* _Given data_:
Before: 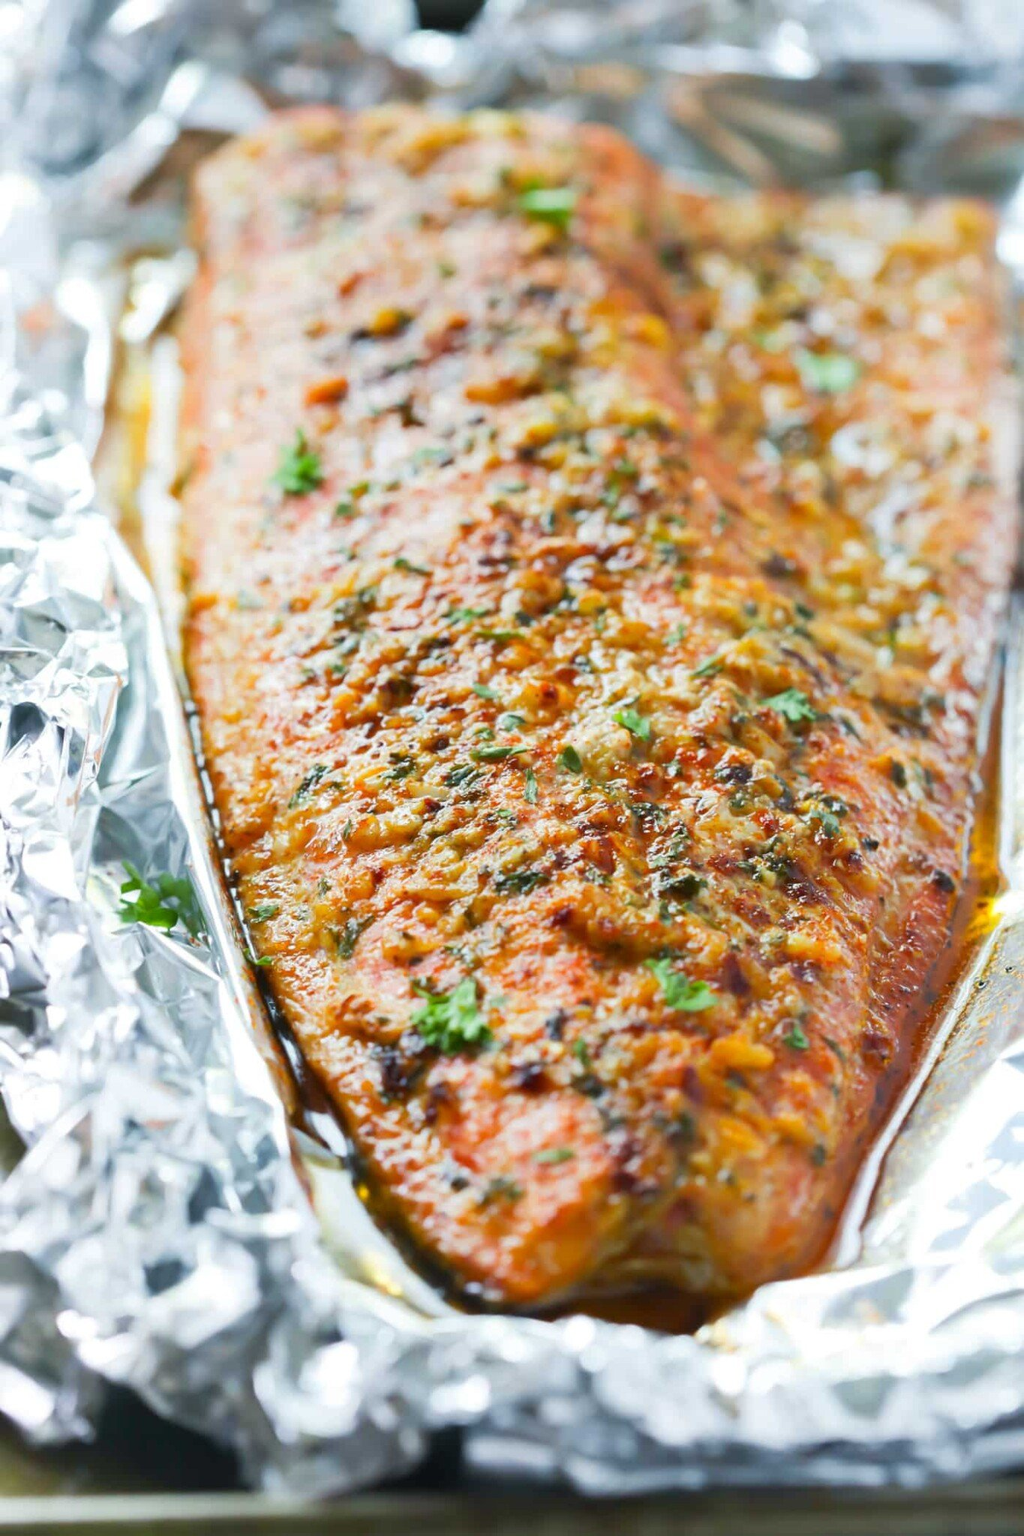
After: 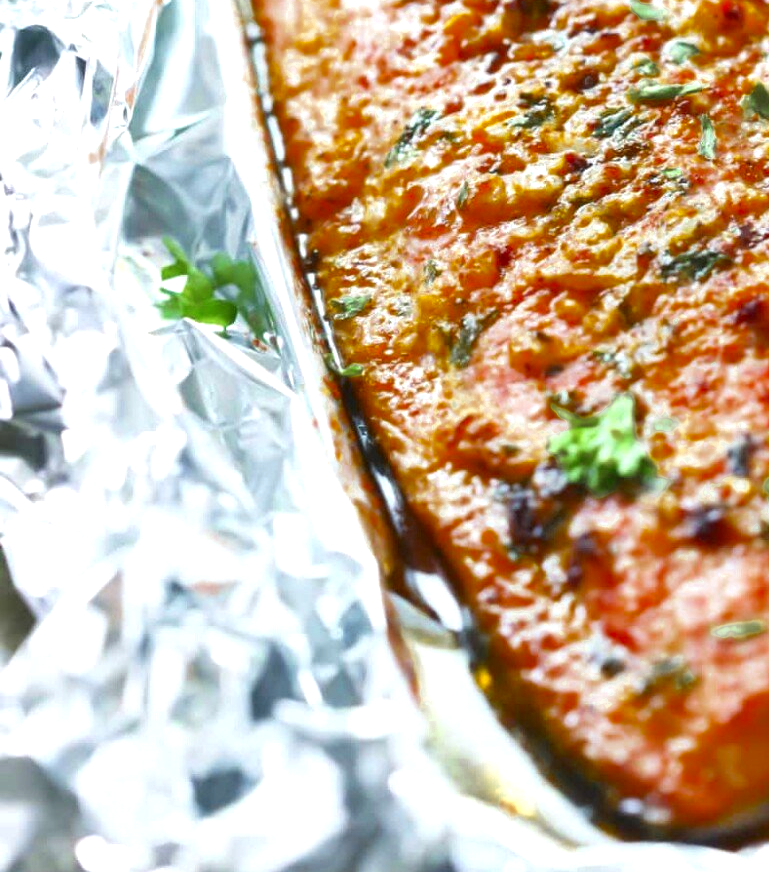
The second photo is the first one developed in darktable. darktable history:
exposure: exposure 0.4 EV, compensate highlight preservation false
crop: top 44.483%, right 43.593%, bottom 12.892%
color zones: curves: ch0 [(0.11, 0.396) (0.195, 0.36) (0.25, 0.5) (0.303, 0.412) (0.357, 0.544) (0.75, 0.5) (0.967, 0.328)]; ch1 [(0, 0.468) (0.112, 0.512) (0.202, 0.6) (0.25, 0.5) (0.307, 0.352) (0.357, 0.544) (0.75, 0.5) (0.963, 0.524)]
rgb levels: preserve colors max RGB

* _Aim_:
Rewrite all the records, swapping "developed" for "processed" and changing nothing else. Leave the pictures out.

* _Answer to this exercise_:
Before: 
After: 
The second photo is the first one processed in darktable. darktable history:
exposure: exposure 0.4 EV, compensate highlight preservation false
crop: top 44.483%, right 43.593%, bottom 12.892%
color zones: curves: ch0 [(0.11, 0.396) (0.195, 0.36) (0.25, 0.5) (0.303, 0.412) (0.357, 0.544) (0.75, 0.5) (0.967, 0.328)]; ch1 [(0, 0.468) (0.112, 0.512) (0.202, 0.6) (0.25, 0.5) (0.307, 0.352) (0.357, 0.544) (0.75, 0.5) (0.963, 0.524)]
rgb levels: preserve colors max RGB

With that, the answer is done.